> WHAT YOU NEED TO DO
Lay out every line of the rows below as a JSON list of strings, one string per line, with blank lines skipped and the pictures left out.

> EXERCISE DATA
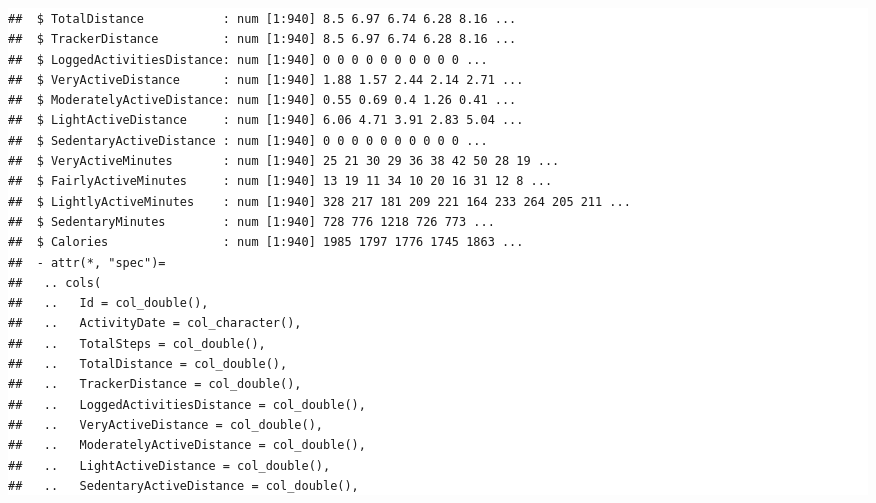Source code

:     ##  $ TotalDistance           : num [1:940] 8.5 6.97 6.74 6.28 8.16 ...
    ##  $ TrackerDistance         : num [1:940] 8.5 6.97 6.74 6.28 8.16 ...
    ##  $ LoggedActivitiesDistance: num [1:940] 0 0 0 0 0 0 0 0 0 0 ...
    ##  $ VeryActiveDistance      : num [1:940] 1.88 1.57 2.44 2.14 2.71 ...
    ##  $ ModeratelyActiveDistance: num [1:940] 0.55 0.69 0.4 1.26 0.41 ...
    ##  $ LightActiveDistance     : num [1:940] 6.06 4.71 3.91 2.83 5.04 ...
    ##  $ SedentaryActiveDistance : num [1:940] 0 0 0 0 0 0 0 0 0 0 ...
    ##  $ VeryActiveMinutes       : num [1:940] 25 21 30 29 36 38 42 50 28 19 ...
    ##  $ FairlyActiveMinutes     : num [1:940] 13 19 11 34 10 20 16 31 12 8 ...
    ##  $ LightlyActiveMinutes    : num [1:940] 328 217 181 209 221 164 233 264 205 211 ...
    ##  $ SedentaryMinutes        : num [1:940] 728 776 1218 726 773 ...
    ##  $ Calories                : num [1:940] 1985 1797 1776 1745 1863 ...
    ##  - attr(*, "spec")=
    ##   .. cols(
    ##   ..   Id = col_double(),
    ##   ..   ActivityDate = col_character(),
    ##   ..   TotalSteps = col_double(),
    ##   ..   TotalDistance = col_double(),
    ##   ..   TrackerDistance = col_double(),
    ##   ..   LoggedActivitiesDistance = col_double(),
    ##   ..   VeryActiveDistance = col_double(),
    ##   ..   ModeratelyActiveDistance = col_double(),
    ##   ..   LightActiveDistance = col_double(),
    ##   ..   SedentaryActiveDistance = col_double(),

> ANSWER
[
  "Source code",
  ":     ##  $ TotalDistance           : num [1:940] 8.5 6.97 6.74 6.28 8.16 ...",
  "    ##  $ TrackerDistance         : num [1:940] 8.5 6.97 6.74 6.28 8.16 ...",
  "    ##  $ LoggedActivitiesDistance: num [1:940] 0 0 0 0 0 0 0 0 0 0 ...",
  "    ##  $ VeryActiveDistance      : num [1:940] 1.88 1.57 2.44 2.14 2.71 ...",
  "    ##  $ ModeratelyActiveDistance: num [1:940] 0.55 0.69 0.4 1.26 0.41 ...",
  "    ##  $ LightActiveDistance     : num [1:940] 6.06 4.71 3.91 2.83 5.04 ...",
  "    ##  $ SedentaryActiveDistance : num [1:940] 0 0 0 0 0 0 0 0 0 0 ...",
  "    ##  $ VeryActiveMinutes       : num [1:940] 25 21 30 29 36 38 42 50 28 19 ...",
  "    ##  $ FairlyActiveMinutes     : num [1:940] 13 19 11 34 10 20 16 31 12 8 ...",
  "    ##  $ LightlyActiveMinutes    : num [1:940] 328 217 181 209 221 164 233 264 205 211 ...",
  "    ##  $ SedentaryMinutes        : num [1:940] 728 776 1218 726 773 ...",
  "    ##  $ Calories                : num [1:940] 1985 1797 1776 1745 1863 ...",
  "    ##  - attr(*, \"spec\")=",
  "    ##   .. cols(",
  "    ##   ..   Id = col_double(),",
  "    ##   ..   ActivityDate = col_character(),",
  "    ##   ..   TotalSteps = col_double(),",
  "    ##   ..   TotalDistance = col_double(),",
  "    ##   ..   TrackerDistance = col_double(),",
  "    ##   ..   LoggedActivitiesDistance = col_double(),",
  "    ##   ..   VeryActiveDistance = col_double(),",
  "    ##   ..   ModeratelyActiveDistance = col_double(),",
  "    ##   ..   LightActiveDistance = col_double(),",
  "    ##   ..   SedentaryActiveDistance = col_double(),"
]